## What you need to do
Copy each line of the entries below that contains the string "front".

===

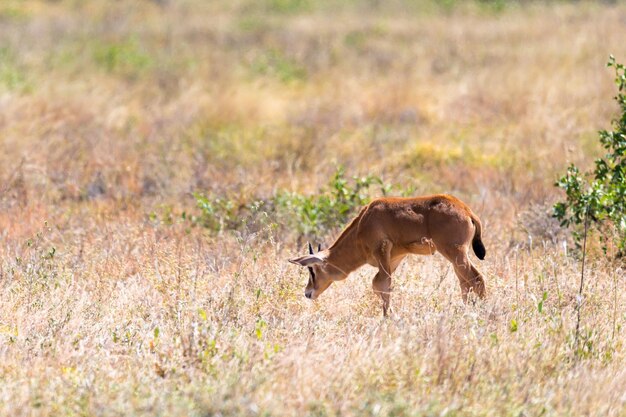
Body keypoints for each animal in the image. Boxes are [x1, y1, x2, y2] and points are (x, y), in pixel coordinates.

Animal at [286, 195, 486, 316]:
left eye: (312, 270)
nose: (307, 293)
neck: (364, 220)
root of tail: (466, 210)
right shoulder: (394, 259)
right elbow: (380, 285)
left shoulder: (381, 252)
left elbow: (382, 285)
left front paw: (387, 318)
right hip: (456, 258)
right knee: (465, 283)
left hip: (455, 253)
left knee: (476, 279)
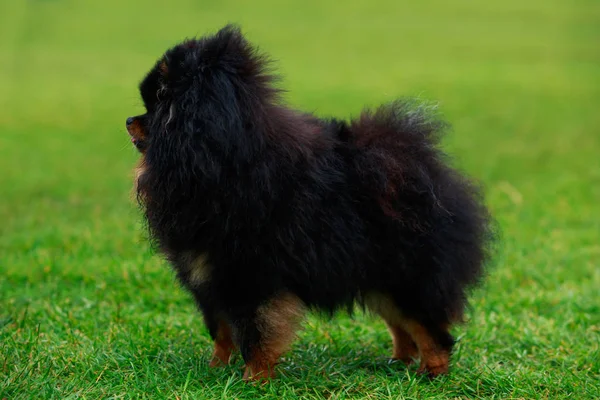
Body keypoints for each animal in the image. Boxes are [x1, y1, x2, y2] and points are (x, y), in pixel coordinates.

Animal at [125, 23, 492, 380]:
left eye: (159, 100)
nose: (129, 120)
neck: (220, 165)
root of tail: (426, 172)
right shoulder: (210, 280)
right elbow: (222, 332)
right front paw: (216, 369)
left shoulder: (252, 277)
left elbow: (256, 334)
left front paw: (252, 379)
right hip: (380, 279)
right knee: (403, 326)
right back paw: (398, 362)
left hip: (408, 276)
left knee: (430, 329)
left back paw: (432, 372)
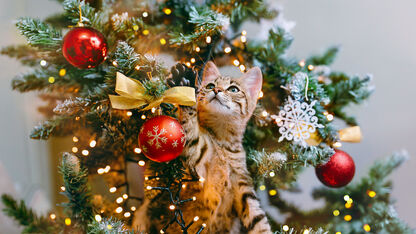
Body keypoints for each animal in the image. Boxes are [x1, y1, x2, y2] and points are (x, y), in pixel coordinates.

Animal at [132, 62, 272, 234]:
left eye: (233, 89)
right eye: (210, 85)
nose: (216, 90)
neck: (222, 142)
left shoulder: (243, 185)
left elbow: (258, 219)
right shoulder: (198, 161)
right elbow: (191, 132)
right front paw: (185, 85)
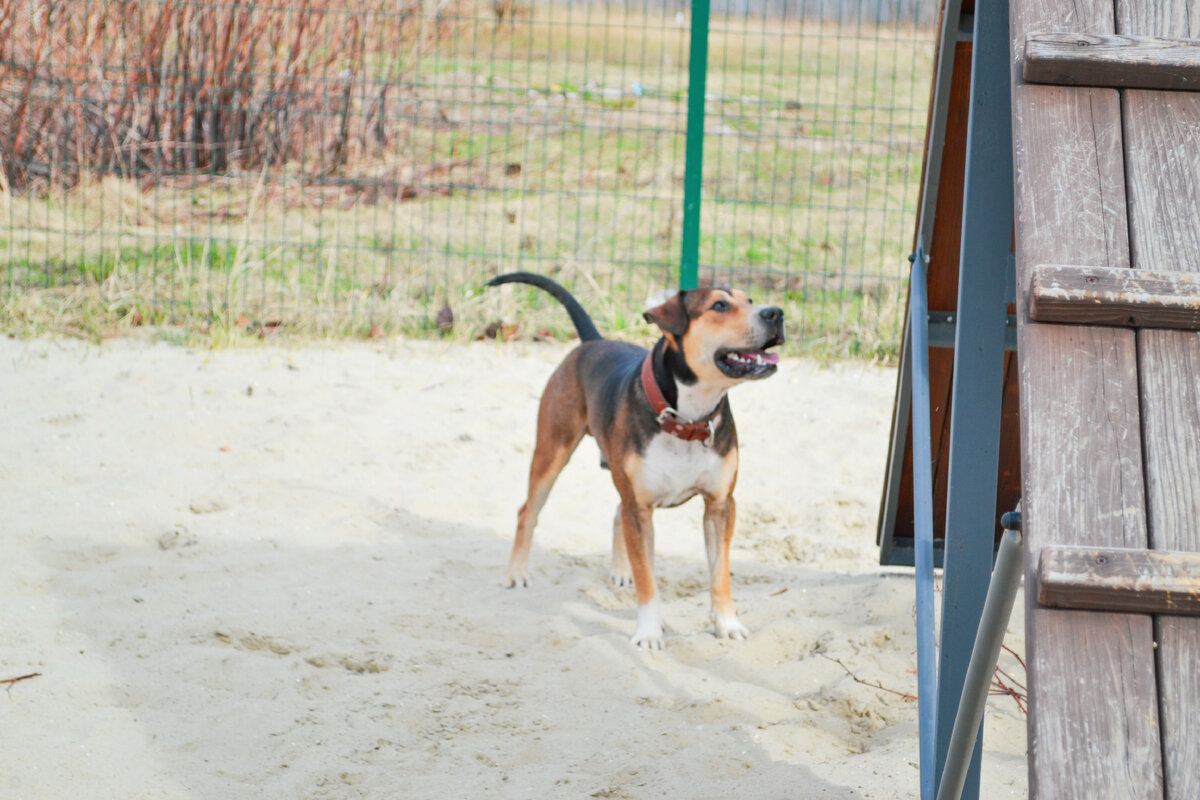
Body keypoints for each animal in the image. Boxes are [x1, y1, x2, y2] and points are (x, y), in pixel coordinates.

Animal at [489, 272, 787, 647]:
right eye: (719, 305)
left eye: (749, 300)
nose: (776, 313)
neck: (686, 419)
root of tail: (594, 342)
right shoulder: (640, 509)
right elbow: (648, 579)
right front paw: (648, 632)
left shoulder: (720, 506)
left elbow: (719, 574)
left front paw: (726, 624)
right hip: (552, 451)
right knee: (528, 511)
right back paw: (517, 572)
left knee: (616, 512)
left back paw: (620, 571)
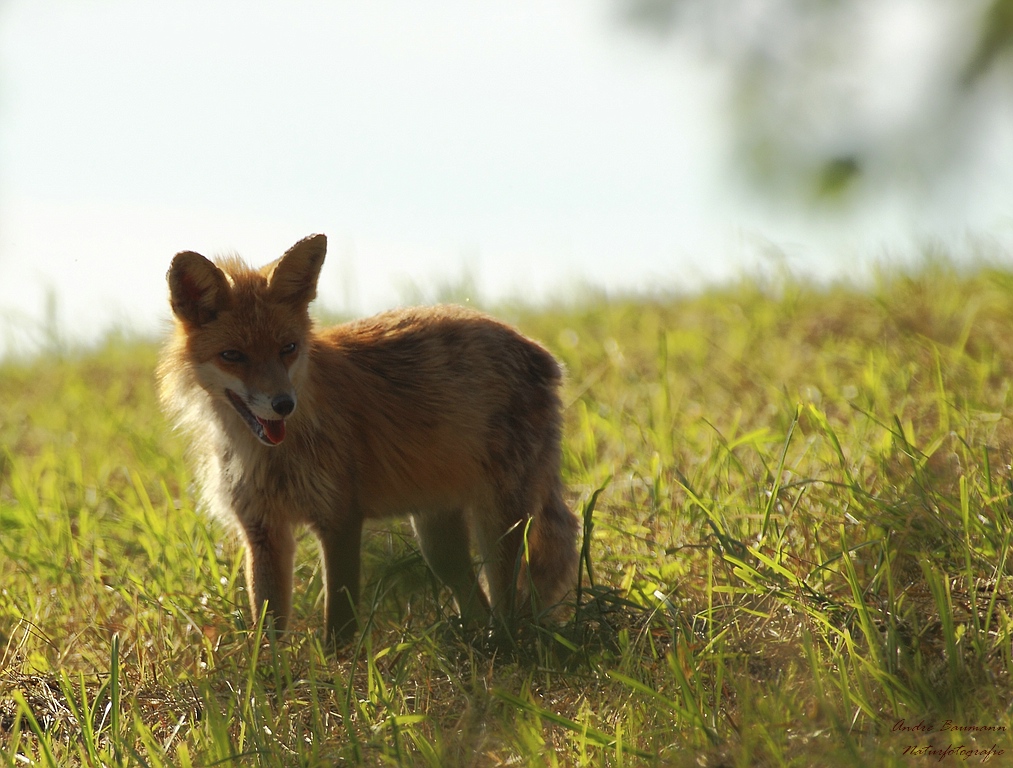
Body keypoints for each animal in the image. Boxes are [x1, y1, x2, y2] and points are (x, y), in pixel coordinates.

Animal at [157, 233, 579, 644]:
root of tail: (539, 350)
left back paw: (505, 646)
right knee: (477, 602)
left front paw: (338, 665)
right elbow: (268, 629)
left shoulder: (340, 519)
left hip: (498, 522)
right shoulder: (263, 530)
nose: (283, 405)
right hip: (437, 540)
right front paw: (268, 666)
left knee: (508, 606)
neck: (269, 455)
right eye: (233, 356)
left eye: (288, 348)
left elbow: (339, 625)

===

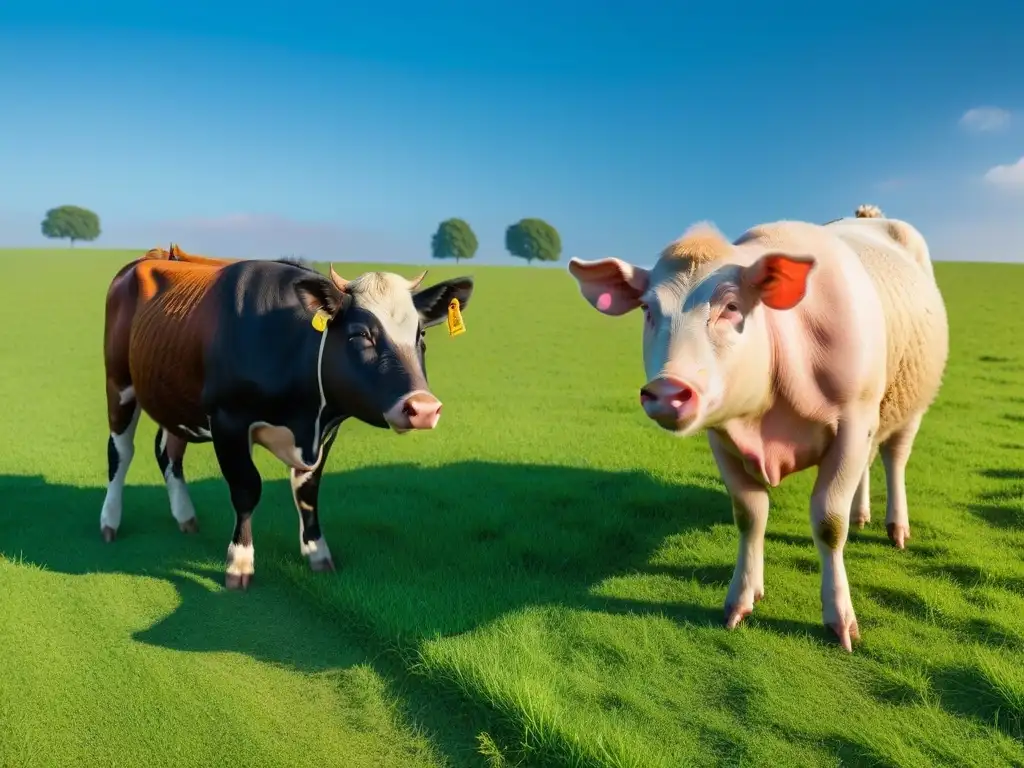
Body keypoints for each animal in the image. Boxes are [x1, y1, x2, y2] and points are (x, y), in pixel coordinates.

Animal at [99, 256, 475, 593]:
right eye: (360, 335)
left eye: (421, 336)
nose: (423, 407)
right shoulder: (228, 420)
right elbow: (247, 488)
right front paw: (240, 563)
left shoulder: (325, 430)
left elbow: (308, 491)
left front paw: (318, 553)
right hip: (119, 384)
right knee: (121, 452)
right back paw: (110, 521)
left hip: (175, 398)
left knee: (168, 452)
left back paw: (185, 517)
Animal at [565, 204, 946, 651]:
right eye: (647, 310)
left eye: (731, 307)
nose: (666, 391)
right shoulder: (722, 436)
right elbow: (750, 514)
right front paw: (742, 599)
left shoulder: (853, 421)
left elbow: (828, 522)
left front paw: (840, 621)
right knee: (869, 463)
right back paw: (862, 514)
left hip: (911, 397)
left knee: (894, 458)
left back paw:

===

## Output of the task
left front paw: (387, 318)
right front paw: (216, 369)
left front paw: (252, 379)
right front paw: (185, 85)
right front paw: (648, 632)
left front paw: (726, 624)
left front paw: (338, 665)
right front paw: (268, 666)
right front paw: (240, 563)
left front paw: (318, 553)
right front paw: (742, 599)
left front paw: (840, 621)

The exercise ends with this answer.